-- RECORDS SHOWN follows --

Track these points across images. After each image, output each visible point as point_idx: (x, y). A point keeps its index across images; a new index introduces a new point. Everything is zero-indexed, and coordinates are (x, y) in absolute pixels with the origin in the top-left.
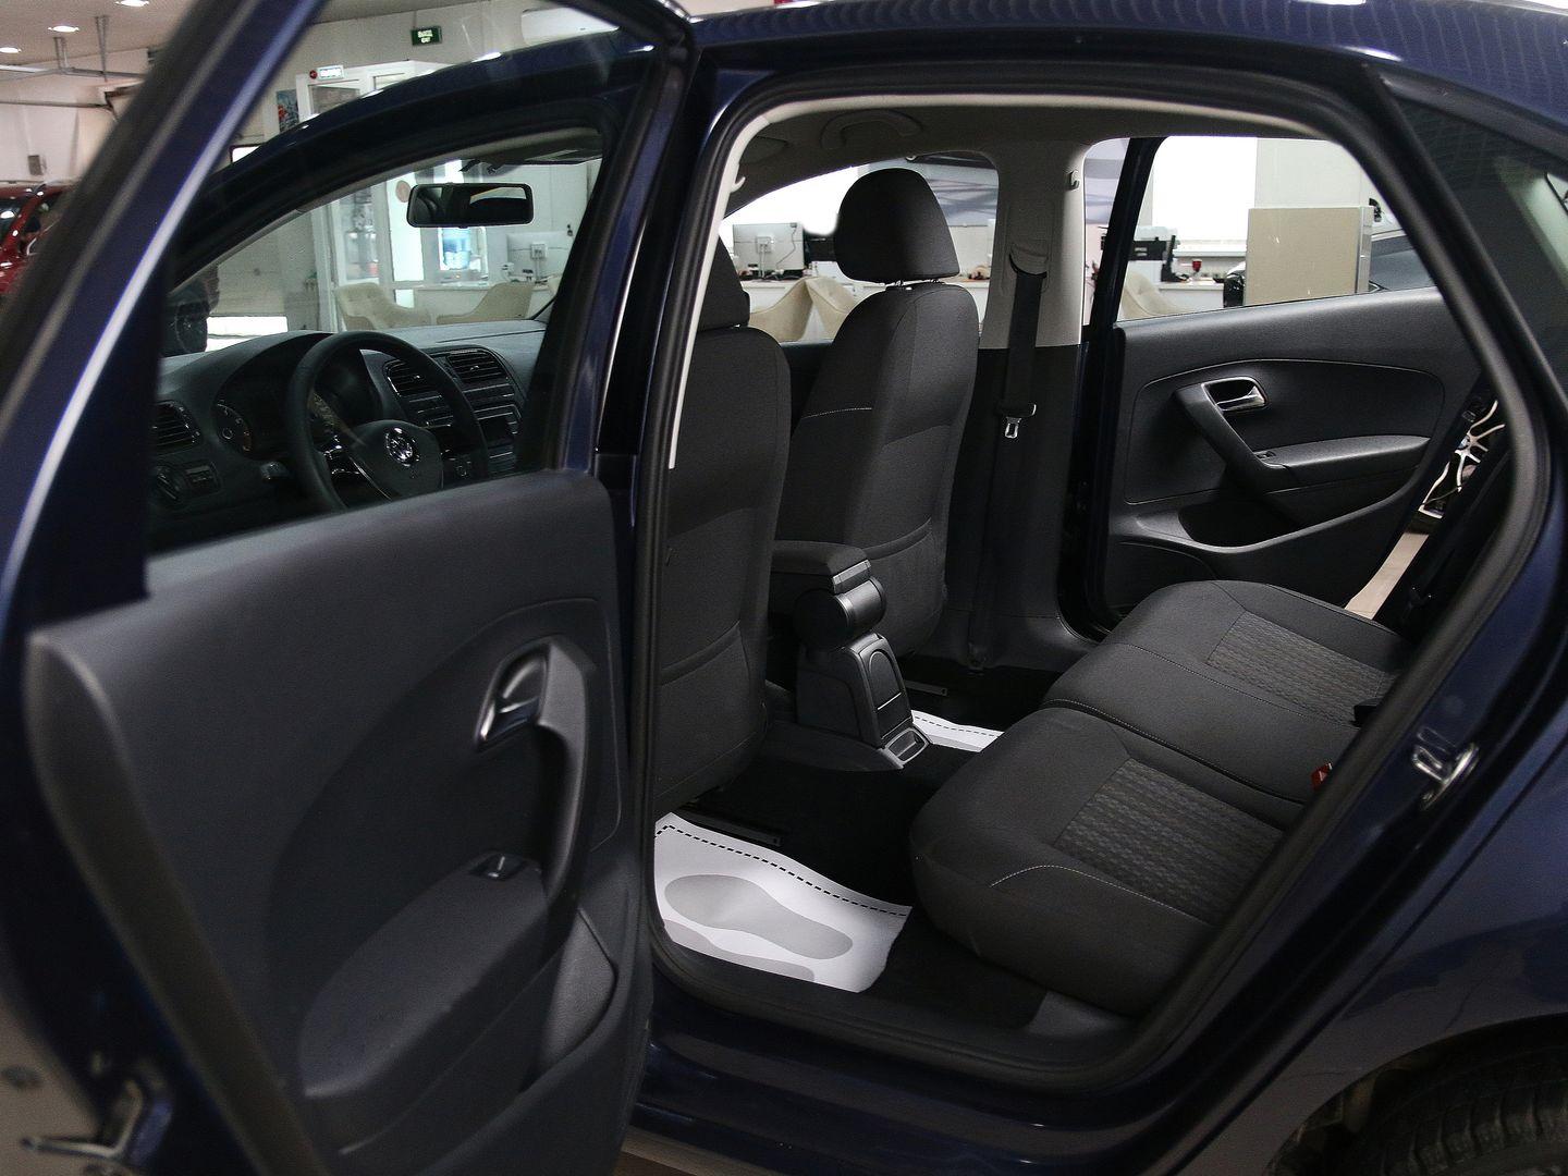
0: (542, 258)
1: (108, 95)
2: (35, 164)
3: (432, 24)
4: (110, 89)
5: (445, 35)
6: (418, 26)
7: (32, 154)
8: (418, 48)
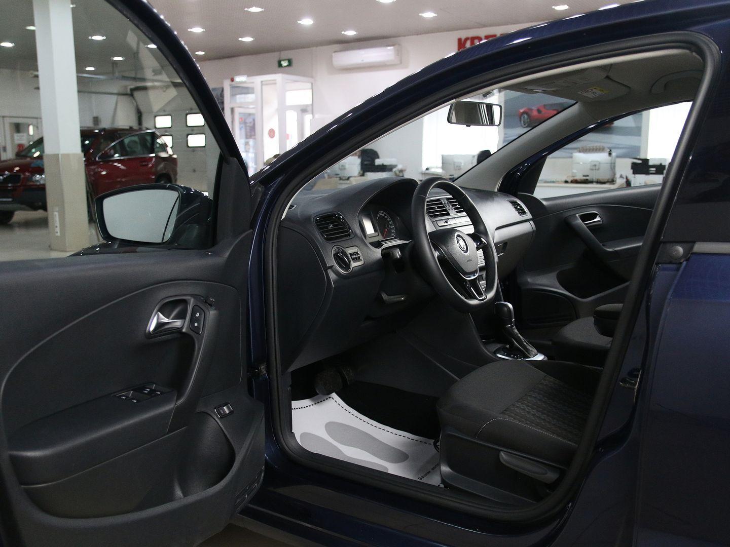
0: (345, 169)
1: (132, 90)
2: (96, 120)
3: (288, 58)
4: (132, 87)
5: (294, 62)
6: (281, 59)
7: (95, 115)
8: (281, 69)
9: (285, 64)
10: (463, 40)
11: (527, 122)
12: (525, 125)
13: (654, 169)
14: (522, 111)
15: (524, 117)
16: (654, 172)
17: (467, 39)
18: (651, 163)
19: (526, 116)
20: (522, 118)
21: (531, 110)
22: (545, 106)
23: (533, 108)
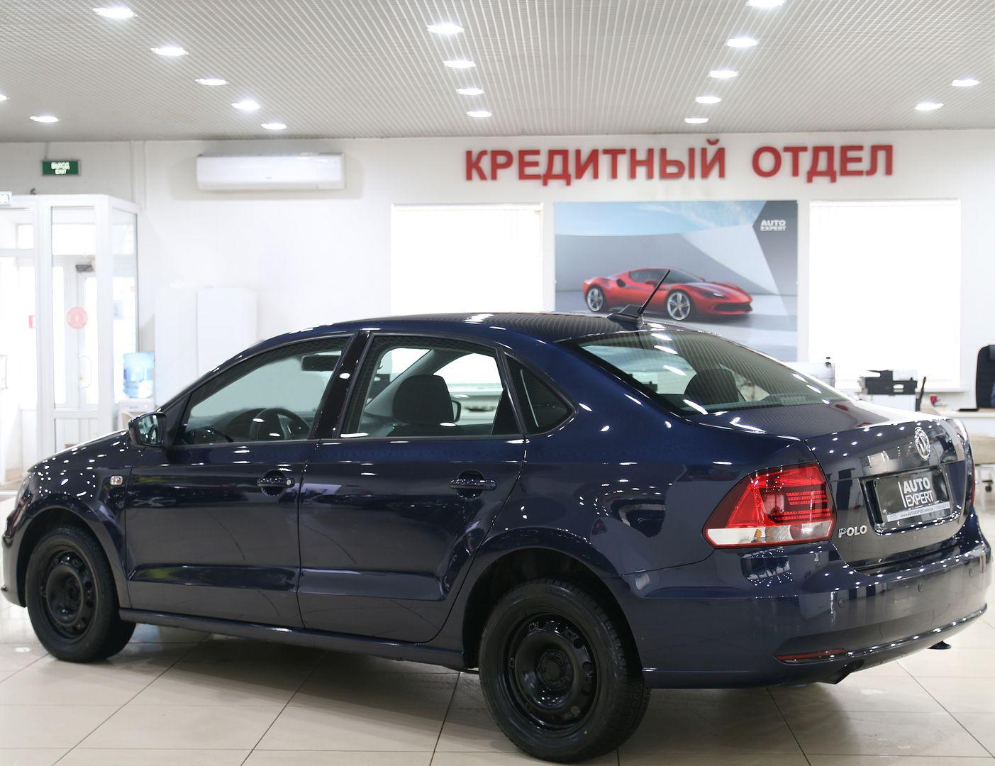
3: (68, 157)
5: (83, 168)
6: (50, 157)
8: (50, 179)
9: (59, 168)
10: (474, 156)
11: (599, 302)
12: (595, 307)
13: (901, 386)
14: (589, 282)
15: (593, 294)
16: (902, 391)
17: (483, 153)
18: (895, 378)
19: (596, 291)
20: (590, 295)
21: (606, 281)
22: (630, 274)
23: (609, 278)
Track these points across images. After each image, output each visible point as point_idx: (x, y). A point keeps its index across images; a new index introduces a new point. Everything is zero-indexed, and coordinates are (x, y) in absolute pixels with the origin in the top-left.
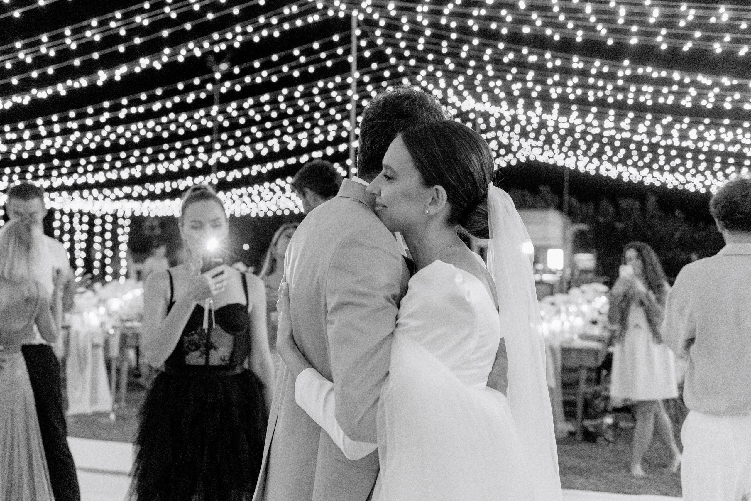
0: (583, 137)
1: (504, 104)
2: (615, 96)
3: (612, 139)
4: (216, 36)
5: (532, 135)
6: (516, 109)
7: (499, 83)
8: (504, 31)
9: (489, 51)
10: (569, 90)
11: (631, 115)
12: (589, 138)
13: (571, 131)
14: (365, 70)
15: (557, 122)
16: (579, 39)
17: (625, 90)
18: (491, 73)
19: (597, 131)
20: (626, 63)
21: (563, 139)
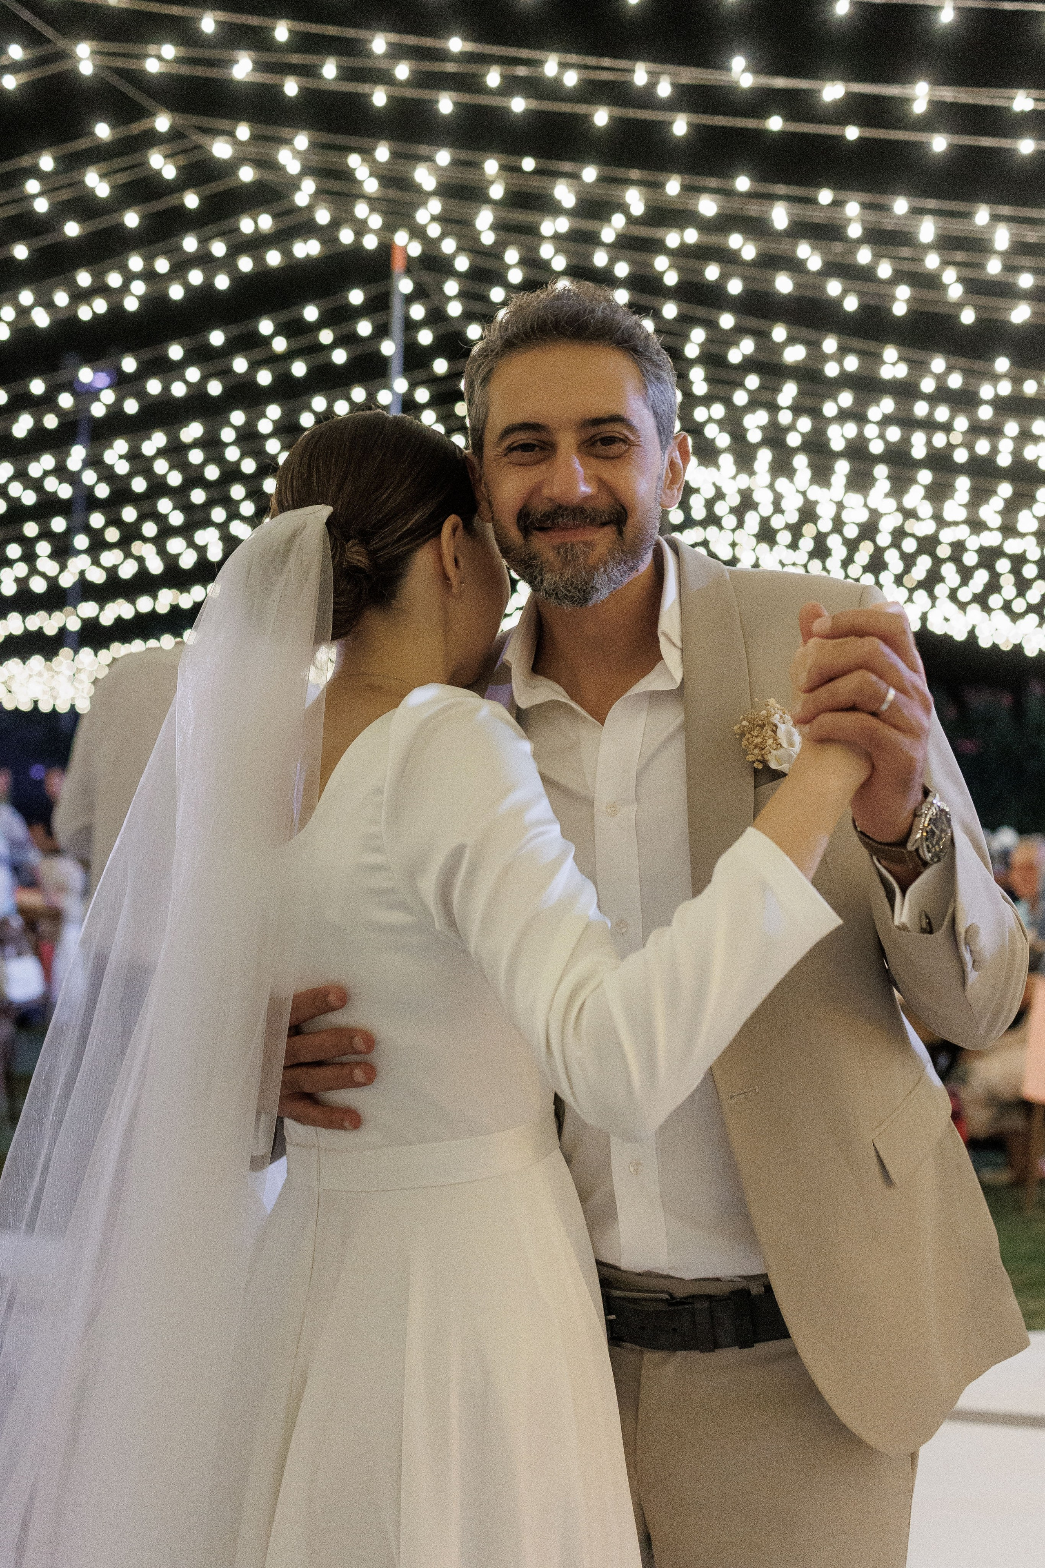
0: (896, 543)
1: (727, 461)
2: (970, 448)
3: (959, 548)
4: (84, 279)
5: (784, 537)
6: (752, 473)
7: (718, 410)
8: (735, 287)
9: (698, 335)
10: (871, 431)
11: (1005, 490)
12: (909, 545)
13: (869, 530)
14: (420, 374)
15: (840, 506)
16: (899, 309)
17: (993, 431)
18: (700, 388)
19: (926, 528)
20: (1002, 364)
21: (852, 546)
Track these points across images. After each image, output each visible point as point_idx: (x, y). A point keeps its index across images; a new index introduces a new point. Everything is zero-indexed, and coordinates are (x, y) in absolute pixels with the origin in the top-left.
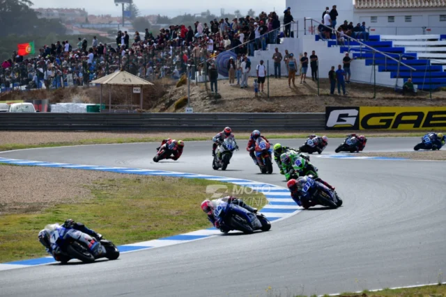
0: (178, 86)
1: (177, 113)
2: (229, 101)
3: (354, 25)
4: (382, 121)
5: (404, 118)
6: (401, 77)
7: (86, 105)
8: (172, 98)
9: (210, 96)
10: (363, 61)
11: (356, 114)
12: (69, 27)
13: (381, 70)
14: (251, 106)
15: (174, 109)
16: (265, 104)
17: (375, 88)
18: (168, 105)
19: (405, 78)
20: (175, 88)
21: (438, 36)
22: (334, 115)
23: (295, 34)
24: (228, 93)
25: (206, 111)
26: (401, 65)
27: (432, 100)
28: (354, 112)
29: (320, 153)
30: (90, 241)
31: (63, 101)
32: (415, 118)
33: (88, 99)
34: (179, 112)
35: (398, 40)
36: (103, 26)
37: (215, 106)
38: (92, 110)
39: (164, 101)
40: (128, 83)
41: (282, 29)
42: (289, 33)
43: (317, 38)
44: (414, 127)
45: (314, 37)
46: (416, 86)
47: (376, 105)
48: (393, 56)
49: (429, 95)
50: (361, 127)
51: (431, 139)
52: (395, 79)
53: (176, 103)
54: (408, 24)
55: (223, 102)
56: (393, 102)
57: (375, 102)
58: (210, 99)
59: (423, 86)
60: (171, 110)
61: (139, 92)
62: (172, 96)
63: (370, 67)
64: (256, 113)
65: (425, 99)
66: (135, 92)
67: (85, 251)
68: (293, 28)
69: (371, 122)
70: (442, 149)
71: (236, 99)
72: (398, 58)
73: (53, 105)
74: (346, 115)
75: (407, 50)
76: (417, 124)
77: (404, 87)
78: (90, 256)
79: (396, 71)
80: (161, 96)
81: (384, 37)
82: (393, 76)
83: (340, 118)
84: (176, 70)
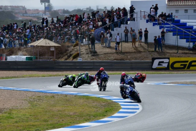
0: (74, 47)
2: (101, 54)
4: (181, 65)
5: (193, 64)
6: (191, 42)
7: (25, 57)
8: (71, 53)
9: (91, 52)
10: (172, 33)
11: (168, 62)
12: (16, 16)
13: (181, 38)
14: (113, 57)
15: (72, 59)
16: (120, 56)
17: (178, 48)
18: (69, 57)
19: (194, 42)
20: (72, 48)
22: (156, 62)
23: (136, 19)
24: (101, 50)
25: (89, 60)
26: (192, 35)
28: (167, 60)
31: (14, 54)
33: (27, 53)
34: (74, 60)
35: (189, 22)
36: (34, 15)
37: (94, 57)
38: (28, 60)
39: (66, 55)
40: (48, 45)
41: (129, 17)
42: (132, 19)
43: (147, 21)
45: (146, 21)
47: (179, 57)
48: (187, 31)
50: (170, 69)
52: (188, 43)
53: (73, 55)
54: (195, 14)
55: (98, 55)
56: (188, 55)
57: (178, 55)
58: (91, 54)
60: (71, 60)
61: (54, 50)
62: (71, 52)
63: (175, 37)
64: (115, 61)
66: (51, 50)
68: (135, 16)
69: (176, 65)
71: (105, 54)
72: (190, 32)
73: (8, 57)
74: (163, 62)
75: (195, 27)
77: (193, 47)
79: (189, 39)
80: (65, 52)
81: (182, 21)
82: (187, 41)
83: (160, 64)
84: (73, 38)
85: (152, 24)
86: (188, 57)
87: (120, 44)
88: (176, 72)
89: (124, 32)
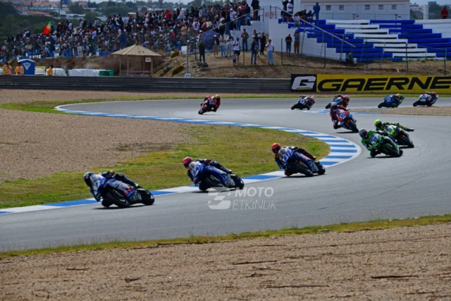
0: (172, 57)
1: (174, 77)
2: (214, 69)
3: (307, 12)
4: (333, 85)
5: (350, 83)
6: (344, 52)
7: (98, 71)
8: (169, 66)
9: (200, 65)
10: (315, 39)
11: (314, 80)
12: (19, 9)
13: (329, 46)
14: (231, 73)
15: (171, 75)
16: (242, 72)
17: (325, 60)
18: (166, 72)
19: (347, 52)
20: (170, 58)
21: (368, 21)
23: (261, 18)
24: (214, 63)
25: (197, 77)
26: (344, 43)
27: (368, 70)
28: (313, 79)
29: (309, 109)
30: (127, 189)
32: (358, 83)
34: (175, 77)
35: (339, 24)
36: (45, 9)
37: (204, 73)
38: (104, 75)
39: (162, 68)
40: (142, 54)
41: (252, 14)
42: (257, 18)
43: (280, 21)
44: (358, 90)
45: (277, 21)
46: (355, 59)
47: (327, 73)
48: (338, 36)
49: (365, 66)
50: (317, 90)
51: (391, 99)
52: (339, 54)
53: (173, 70)
54: (342, 11)
55: (209, 70)
56: (339, 71)
57: (325, 70)
58: (199, 68)
59: (361, 60)
60: (169, 75)
61: (150, 61)
62: (168, 64)
63: (321, 44)
64: (236, 78)
65: (362, 69)
66: (147, 61)
67: (121, 198)
68: (260, 13)
69: (325, 86)
70: (400, 106)
71: (220, 68)
72: (342, 38)
73: (70, 71)
74: (307, 81)
75: (347, 31)
76: (359, 87)
77: (347, 60)
78: (125, 202)
79: (340, 47)
80: (159, 65)
81: (329, 21)
82: (338, 51)
83: (302, 83)
84: (168, 45)
85: (287, 25)
86: (341, 73)
87: (241, 53)
88: (327, 96)
89: (242, 36)
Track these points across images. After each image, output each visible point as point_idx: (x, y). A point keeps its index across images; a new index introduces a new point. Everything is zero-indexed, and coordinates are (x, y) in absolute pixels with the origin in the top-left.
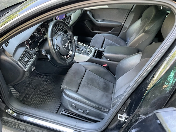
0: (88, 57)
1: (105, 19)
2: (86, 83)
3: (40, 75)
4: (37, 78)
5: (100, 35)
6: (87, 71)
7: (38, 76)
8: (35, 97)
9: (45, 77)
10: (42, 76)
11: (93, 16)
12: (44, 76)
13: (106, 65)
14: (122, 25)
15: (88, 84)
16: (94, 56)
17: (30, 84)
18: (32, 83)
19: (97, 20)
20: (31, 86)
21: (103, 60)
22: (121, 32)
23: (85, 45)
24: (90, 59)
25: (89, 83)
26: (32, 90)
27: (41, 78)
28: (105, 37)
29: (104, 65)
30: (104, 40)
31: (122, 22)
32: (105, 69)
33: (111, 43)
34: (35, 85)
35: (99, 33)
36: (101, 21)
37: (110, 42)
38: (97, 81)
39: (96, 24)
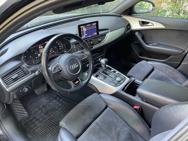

-- RECORDS SHOWN concluded --

WHAT YOU HAVE TO DO. Rewrite the records starting at the very beginning and ending at the line that contains "23: (609, 278)", with "zero-indexed" swapped for "numbered from zero" and nothing else changed. Leave the pictures out of your answer.

PROBLEM SOLUTION.
Track these points across images. After each image, output each visible point as point_idx: (x, y). A point keeps its index across images; a new index introduces a new point. Everything is numbered from zero, and coordinates are (x, y) in absolute pixels with the origin in the top-left.
0: (542, 258)
1: (108, 95)
2: (35, 164)
3: (432, 24)
4: (110, 89)
5: (445, 35)
6: (418, 26)
7: (32, 154)
8: (418, 48)
0: (345, 169)
1: (132, 90)
2: (96, 120)
3: (288, 58)
4: (132, 87)
5: (294, 62)
6: (281, 59)
7: (95, 115)
8: (281, 69)
9: (285, 64)
10: (463, 40)
11: (527, 122)
12: (525, 125)
13: (654, 169)
14: (522, 111)
15: (524, 117)
16: (654, 172)
17: (467, 39)
18: (651, 163)
19: (526, 116)
20: (522, 118)
21: (531, 110)
22: (545, 106)
23: (533, 108)
3: (68, 157)
5: (83, 168)
6: (50, 157)
8: (50, 179)
9: (59, 168)
10: (474, 156)
11: (599, 302)
12: (595, 307)
13: (901, 386)
14: (589, 282)
15: (593, 294)
16: (902, 391)
17: (483, 153)
18: (895, 378)
19: (596, 291)
20: (590, 295)
21: (606, 281)
22: (630, 274)
23: (609, 278)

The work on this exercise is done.